L’anno della strage degli alpinisti: la montagna s’è presa i migliori

La morte sul Bianco di Pasquetto e quella di Bernasconi, entrambi reduci dalla spedizione in Patagonia. Lo choc dei Ragni di Lecco

Morto in montagna (foto di repertorio)

Morto in montagna (foto di repertorio)

Milano, 9 agosto 2020 - Sembra che non possa mai accadere nulla di grave a degli alpinisti abituati a muoversi con familiarità sul granito verticale della Patagonia, fra torri di ghiaccio e un vuoto che toglie il fiato e invece, in un anno a dir poco anomalo, il mondo della montagna si trova a fare i conti con la scomparsa di alcuni dei suoi scalatori più forti.
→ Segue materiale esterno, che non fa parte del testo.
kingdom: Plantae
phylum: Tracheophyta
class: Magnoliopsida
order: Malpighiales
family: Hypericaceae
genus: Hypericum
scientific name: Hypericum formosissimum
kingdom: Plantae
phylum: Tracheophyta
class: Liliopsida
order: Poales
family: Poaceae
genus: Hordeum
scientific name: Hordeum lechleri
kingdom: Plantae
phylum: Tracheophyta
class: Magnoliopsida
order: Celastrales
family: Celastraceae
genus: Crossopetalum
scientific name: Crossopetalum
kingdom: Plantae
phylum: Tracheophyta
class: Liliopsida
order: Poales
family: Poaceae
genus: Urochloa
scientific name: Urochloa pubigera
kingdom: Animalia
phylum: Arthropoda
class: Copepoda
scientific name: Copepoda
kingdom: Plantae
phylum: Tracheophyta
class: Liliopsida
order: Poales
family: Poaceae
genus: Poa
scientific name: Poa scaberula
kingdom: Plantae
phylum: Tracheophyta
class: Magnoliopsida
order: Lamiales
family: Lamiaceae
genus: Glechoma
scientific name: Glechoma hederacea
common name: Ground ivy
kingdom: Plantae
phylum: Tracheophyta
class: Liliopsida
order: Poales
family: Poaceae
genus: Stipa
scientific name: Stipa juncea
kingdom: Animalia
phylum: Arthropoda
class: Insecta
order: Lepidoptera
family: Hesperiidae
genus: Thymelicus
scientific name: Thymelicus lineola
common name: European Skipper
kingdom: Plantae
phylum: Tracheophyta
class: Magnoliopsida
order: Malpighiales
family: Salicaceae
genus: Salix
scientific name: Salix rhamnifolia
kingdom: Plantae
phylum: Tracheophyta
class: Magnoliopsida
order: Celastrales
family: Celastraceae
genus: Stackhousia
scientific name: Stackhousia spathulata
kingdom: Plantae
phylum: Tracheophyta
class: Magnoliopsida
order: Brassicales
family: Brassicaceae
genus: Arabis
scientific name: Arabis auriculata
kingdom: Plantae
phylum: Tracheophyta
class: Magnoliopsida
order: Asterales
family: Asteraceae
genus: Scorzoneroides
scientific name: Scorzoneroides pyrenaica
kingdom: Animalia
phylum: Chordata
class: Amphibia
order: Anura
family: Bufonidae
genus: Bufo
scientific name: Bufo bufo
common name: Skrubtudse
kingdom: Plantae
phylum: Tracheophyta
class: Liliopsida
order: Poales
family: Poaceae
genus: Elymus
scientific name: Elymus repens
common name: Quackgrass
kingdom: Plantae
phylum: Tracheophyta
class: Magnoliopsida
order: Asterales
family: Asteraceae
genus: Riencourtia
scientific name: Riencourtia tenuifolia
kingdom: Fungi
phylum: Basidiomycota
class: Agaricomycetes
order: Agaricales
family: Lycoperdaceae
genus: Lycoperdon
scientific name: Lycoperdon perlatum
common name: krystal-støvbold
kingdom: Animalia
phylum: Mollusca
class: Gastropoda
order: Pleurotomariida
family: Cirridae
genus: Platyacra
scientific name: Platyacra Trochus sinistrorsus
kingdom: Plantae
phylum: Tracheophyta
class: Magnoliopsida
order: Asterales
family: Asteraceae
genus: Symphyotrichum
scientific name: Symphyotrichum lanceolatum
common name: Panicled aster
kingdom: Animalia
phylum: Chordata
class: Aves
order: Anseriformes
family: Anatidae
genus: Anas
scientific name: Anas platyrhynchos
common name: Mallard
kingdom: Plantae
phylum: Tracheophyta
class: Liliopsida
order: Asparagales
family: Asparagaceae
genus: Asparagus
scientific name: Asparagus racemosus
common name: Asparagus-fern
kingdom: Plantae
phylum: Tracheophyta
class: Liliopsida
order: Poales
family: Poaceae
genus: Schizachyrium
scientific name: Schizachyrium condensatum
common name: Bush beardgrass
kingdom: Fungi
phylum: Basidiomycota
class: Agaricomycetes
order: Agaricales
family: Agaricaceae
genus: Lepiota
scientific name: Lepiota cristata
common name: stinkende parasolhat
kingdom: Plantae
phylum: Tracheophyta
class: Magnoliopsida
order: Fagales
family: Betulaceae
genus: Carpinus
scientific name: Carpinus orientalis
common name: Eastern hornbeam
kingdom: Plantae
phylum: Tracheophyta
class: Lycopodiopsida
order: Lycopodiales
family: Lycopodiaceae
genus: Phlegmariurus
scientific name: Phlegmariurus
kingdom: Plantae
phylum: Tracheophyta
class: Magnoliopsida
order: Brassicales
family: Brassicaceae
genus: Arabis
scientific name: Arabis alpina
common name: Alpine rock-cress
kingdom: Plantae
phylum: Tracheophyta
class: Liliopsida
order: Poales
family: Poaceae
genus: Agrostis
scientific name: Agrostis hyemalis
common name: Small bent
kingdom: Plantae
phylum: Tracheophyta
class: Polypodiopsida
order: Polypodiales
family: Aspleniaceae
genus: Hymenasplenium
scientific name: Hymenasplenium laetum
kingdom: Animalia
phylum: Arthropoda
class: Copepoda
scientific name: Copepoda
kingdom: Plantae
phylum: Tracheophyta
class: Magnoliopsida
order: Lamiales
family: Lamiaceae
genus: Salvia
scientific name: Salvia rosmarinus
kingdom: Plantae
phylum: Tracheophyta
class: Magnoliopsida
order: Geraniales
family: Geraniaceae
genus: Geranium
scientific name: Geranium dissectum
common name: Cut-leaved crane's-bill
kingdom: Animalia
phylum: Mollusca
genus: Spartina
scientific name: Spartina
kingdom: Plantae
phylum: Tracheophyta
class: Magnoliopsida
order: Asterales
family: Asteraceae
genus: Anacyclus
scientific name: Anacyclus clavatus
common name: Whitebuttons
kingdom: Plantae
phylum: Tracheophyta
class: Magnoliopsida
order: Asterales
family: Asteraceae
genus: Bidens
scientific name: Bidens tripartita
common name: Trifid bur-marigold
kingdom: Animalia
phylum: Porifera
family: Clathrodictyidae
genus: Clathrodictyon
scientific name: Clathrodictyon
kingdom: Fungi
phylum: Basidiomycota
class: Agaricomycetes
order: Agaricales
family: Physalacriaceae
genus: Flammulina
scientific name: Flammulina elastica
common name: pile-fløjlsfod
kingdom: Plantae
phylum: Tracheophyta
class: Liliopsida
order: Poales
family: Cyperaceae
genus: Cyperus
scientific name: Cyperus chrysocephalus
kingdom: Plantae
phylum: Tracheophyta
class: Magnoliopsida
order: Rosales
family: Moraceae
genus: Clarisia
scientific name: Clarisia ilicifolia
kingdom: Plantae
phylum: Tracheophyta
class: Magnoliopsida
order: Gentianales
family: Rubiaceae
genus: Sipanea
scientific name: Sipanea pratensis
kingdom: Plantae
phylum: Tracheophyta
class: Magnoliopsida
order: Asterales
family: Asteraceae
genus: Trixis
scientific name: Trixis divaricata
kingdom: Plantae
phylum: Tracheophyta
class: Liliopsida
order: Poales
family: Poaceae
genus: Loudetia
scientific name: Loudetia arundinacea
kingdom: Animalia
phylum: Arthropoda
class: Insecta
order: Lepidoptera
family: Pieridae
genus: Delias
È successo ancora una volta venerdì sulle Grandes Jorasses, tempio dell’arrampicata del Monte Bianco, quando Matteo Pasquetto, aspirante guida alpina di Varese, che aveva appena aperto una nuova via sulla parete Est è precipitato mentre era sulla strada del ritorno lungo la cresta Reposoir. Era in compagnia di Luca Moroni e di Matteo della Bordella, presidente dei Ragni di Lecco, varesino anche lui e suo compagno di cordata durante alcune bellissime avventure vissute proprio in Patagonia durante l’ultimo inverno. Di quella cordata delle meraviglie che puntava anche ad aprire una nuova via sul Cerro Torre faceva parte anche Matteo Bernasconi, comasco, anche lui ragno, scomparso in primavera sotto una valanga mentre faceva scialpinismo sulle Orobie valtellinesi appena libero dal lockdown. Una sequenza che lascia senza parole il loro folto gruppo di amici che ha un riferimento ai piedi della Grignetta e del Resegone.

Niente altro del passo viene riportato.